Darwin a construit sa notoriété sur le seul bouche à oreilles. Succès au rendez-vous puisque les locaux mis à disposition des entreprises sont tous occupés. « Nous hébergeons des bureaux d’études environnementaux, des producteurs de produits et services écolos, des urbanistes, des agences de communication, des architectes. Nous avons également une pépinière d’entreprises durables avec 25 jeunes pousses. »
Toutes les entreprises darwiniennes s’engagent à embrasser des valeurs communes : « Pour occuper Darwin, chaque entreprise doit accepter et véhiculer nos valeurs qui s’inscrivent dans une logique ouverte et collaborative. La confidentialité n’a pas sa place dans nos grands open space. Des efforts doivent être faits pour limiter l’empreinte carbone avec un effort sur le tri, les déplacements. Nous avons pour cela mis en place une plateforme numérique qui permet de vérifier, presque en temps réel, notre impact écologique. »
Les créateurs de Darwin mettent aussi en avant leurs prises de position et affichent clairement leur côté militant : « Nous sommes des entrepreneurs militants. L’enjeu, c’est de montrer que des alternatives viables économiquement existent. Cela nous est arrivé de refuser des partenariats avec certaines marques qui voulaient récupérer notre image, comme HSBC, Red Bull ou BMW. La banque était en plein scandale d’évasion fiscale et concernant les deux autres marques, nous ne souhaitions ni promouvoir la boisson énergétique ni l’automobile. Evidemment, nous ne sommes pas totalement fermés, nous analysons chaque proposition et tentons de trouver un équilibre. »

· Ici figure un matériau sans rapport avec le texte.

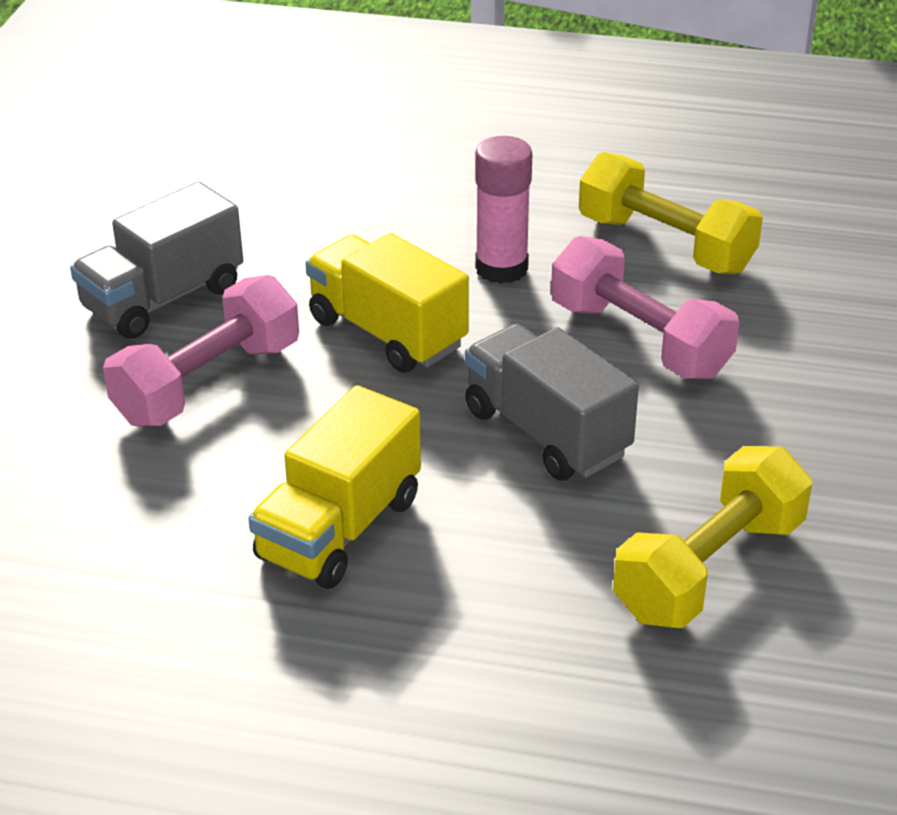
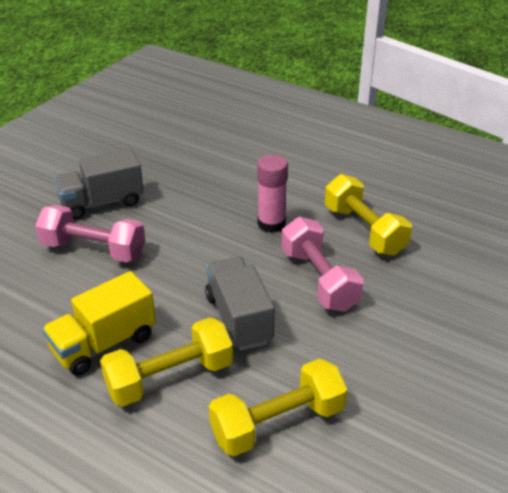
camera: 20 degrees right, 0 degrees up
pink dumbbell [103,275,299,426] -> pink dumbbell turned 45 degrees clockwise [35,205,145,262]
yellow truck [305,233,469,373] -> none
none -> yellow dumbbell [100,317,233,407]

Inventer un modèle économique alternatif
Jean-Marc Gancille insiste beaucoup sur la mutualisation dans ses différents projets : « En mutualisant l’espace, les salles de réunion, les bureaux, les véhicules, les ressources, les compétences ou les services bureautiques nous suivons une logique écologique. Plusieurs associations y participent ainsi qu’une structure spécifique, la Conciergerie Solidaire. Ils organisent les services à destination des professionnels sur le site. »
Avec ce type de projets atypiques, on peut se poser des questions sur la situation comptable de Darwin : « Notre activité tertiaire fonctionne plutôt bien (location de locaux et coworking) et nous remboursons régulièrement nos prêts à ce niveau. C’est une autre histoire avec notre restaurant bio où nous mettons un peu de temps à trouver le point d’équilibre, avec 12 000 couverts par mois, c’est une machine complexe à piloter. Dans l’ensemble le projet Darwin est donc parfaitement viable mais nous devons cependant faire un effort sur nos charges de fonctionnement. »
Malgré le succès rencontré par Darwin et la demande forte d’autres territoires pour ce type de projet, ses fondateurs ne souhaitent pas lancer leur concept en franchise : « Nous n’avons pas vocation à faire de l’argent en déployant un modèle mais plutôt à servir d’inspiration à d’autres porteurs de projet qui l’adapteront en fonction de leurs besoins, de leurs valeurs, de leurs envies. » Le projet Darwin constitue donc une preuve tangible de l’existence d’alternatives à notre mode de vie actuel, trop gourmand en ressources.